*Consigne A*
Repérez, dans les enregistrements plus bas, chaque ligne où figure le mot « List », puis recopiez ces lignes.

*Texte fourni*
────────────────────────────────────────
BFM le retour

Voilà nous y sommes : dans une semaine les « un an de Bataclan » hommages et commémorations à la con, les journaleux accourent. Des polonais, des danois, des belges, (à qui j’ai dit je suis pas là) « sur comment que ça va bien depuis un an ? » et Bfm le retour « vous allez à la commémoration ? ». Alors non hein…
Les journalistes de BFM veulent absolument savoir si je peux expliquer pourquoi j’y vais pas . J’y vois une occase de discuter politique, je prépare une argumentation (genre j’ai fait une dissert chez moi avant) et là j’espère encore naïvement que mes arguments seront relayés.
Arrive le jour J, déjà, je dis « on va dans un parc », j’ai pas envie de réveiller mes gosses exprès (c’est le dernier jour de vacances) et j’ai pas envie que la France entière sache ce que je lis, voit mes disques et mes films, c’est un peu intrusif sinon… (va-z-y filme donc dans mon frigo).
Bon au parc de choisy Yes ! je vais en profiter pour parler de la BD de Fred et de mon mini-book, et du morceau de Niko…
Du coup nous voici sur un banc, et j’attaque à la première question « alors eh ben c’est quoi qui fait que vous ne voulez pas aller à cette commémoration ? »
Attention dissert ! je l’avais presque par coeur.

« Le président va venir en personne mettre une plaque des fleurs un discours avec un air circonstancié, ça ne fera pas revenir les morts, je ne veux pas participer à cette mise en scène symbolique et artificielle …
Les commémorations sont inutiles, d’ailleurs comment on les choisit ? il faut hiérarchiser ? et avec pour ce dont je me rappelle, la rue des Rosiers, la rue de Rennes, Orly, St Michel, Merah-Toulouse, Charlie,le 13 novembre, Nice etc… plus tout ce qui va arriver, on va devoir choisir, sinon, on va commémorer chaque jour. Donc on hiérarchise comment ?
────────────────────────────────────────
*Consigne B*
Reprenez, s'il vous plaît, le témoignage sur la commémoration du Bataclan ci-dessus là où il s'arrête et poursuivez-le.

*Données de l'exercice*
────────────────────────────────────────
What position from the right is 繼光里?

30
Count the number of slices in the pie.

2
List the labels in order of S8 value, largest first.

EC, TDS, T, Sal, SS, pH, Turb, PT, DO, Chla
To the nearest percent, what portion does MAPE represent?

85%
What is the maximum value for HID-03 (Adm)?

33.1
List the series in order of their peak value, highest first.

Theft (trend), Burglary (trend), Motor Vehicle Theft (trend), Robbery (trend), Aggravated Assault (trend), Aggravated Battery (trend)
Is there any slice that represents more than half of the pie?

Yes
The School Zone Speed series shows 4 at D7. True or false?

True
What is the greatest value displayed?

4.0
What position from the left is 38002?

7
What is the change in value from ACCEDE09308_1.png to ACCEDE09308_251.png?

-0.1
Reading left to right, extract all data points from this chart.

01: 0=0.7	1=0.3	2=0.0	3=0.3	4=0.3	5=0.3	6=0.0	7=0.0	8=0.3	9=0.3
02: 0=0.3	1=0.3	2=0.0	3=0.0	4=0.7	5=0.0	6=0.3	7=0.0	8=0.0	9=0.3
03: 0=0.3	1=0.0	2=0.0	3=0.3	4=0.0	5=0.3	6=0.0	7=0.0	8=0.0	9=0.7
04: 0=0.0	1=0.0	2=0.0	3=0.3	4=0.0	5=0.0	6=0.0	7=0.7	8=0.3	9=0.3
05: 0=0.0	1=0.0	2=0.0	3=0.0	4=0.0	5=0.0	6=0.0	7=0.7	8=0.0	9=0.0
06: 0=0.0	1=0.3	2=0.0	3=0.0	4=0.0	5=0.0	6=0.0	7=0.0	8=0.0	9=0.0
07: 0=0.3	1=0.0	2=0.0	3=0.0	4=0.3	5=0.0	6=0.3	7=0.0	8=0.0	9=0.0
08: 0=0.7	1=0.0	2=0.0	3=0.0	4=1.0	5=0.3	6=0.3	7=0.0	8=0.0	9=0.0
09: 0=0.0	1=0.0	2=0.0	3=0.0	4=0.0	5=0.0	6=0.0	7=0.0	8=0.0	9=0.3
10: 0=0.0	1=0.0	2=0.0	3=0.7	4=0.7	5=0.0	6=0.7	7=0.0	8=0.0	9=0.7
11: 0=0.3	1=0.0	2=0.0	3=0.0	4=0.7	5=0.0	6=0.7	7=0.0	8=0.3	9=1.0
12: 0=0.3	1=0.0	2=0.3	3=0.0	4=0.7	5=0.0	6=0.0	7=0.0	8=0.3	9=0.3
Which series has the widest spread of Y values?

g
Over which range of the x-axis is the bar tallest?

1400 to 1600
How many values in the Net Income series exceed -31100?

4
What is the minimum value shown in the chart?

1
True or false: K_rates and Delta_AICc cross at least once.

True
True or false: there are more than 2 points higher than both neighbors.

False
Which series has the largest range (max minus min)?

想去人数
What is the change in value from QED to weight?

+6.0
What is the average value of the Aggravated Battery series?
────────────────────────────────────────
*Réponse finale A*
List the labels in order of S8 value, largest first.
List the series in order of their peak value, highest first.

*Réponse finale B*
Les commémorations sont hypocrites : le président vient de commémorer un camp de rétention pétainiste pour gens du voyage, et là on fait quoi avec nos migrants sans papiers ? on les met dans des centres de rétention… c’est pas grave, on commémorera la barbarie dans 50 ans.
On pourrait peut-être regarder autour de nous, au lieu de focaliser sur les attentats de la France, (même si c’est vrai y’en a eu pas mal ces temps-ci), les pays comme la Syrie l’Irak la Lybie –mais on dit que ce n’est pas un pays en guerre- le Sahel, des attentats ils en subissent tous les jours, mais ça n’empêche pas que l’Europe est incapable d’ accueillir les réfugiés.
Pourtant on peut bien penser qu’il y a un vague lien entre les attentats ici et les guerres là bas, on pourrait être plus solidaires, au lieu de se regarder le nombril.
Bon allez on fera une commémoration dans 50 ans pour dire qu’on a été vraiment merdique. On mettra une plaque pour tous les morts en méditerranée entre 2000 et 2020.
Et puis les commémorations n’ont pas le même sens pour tout le monde, 8 mai 45 par exemple, armistice ici, massacres de Sétif et Guelma en Algérie.Doit-on continuer de se réjouir d’une date qui a fait plus de 4000 morts en quelques jours dans un pays gouverné à l’époque par l’administration française ?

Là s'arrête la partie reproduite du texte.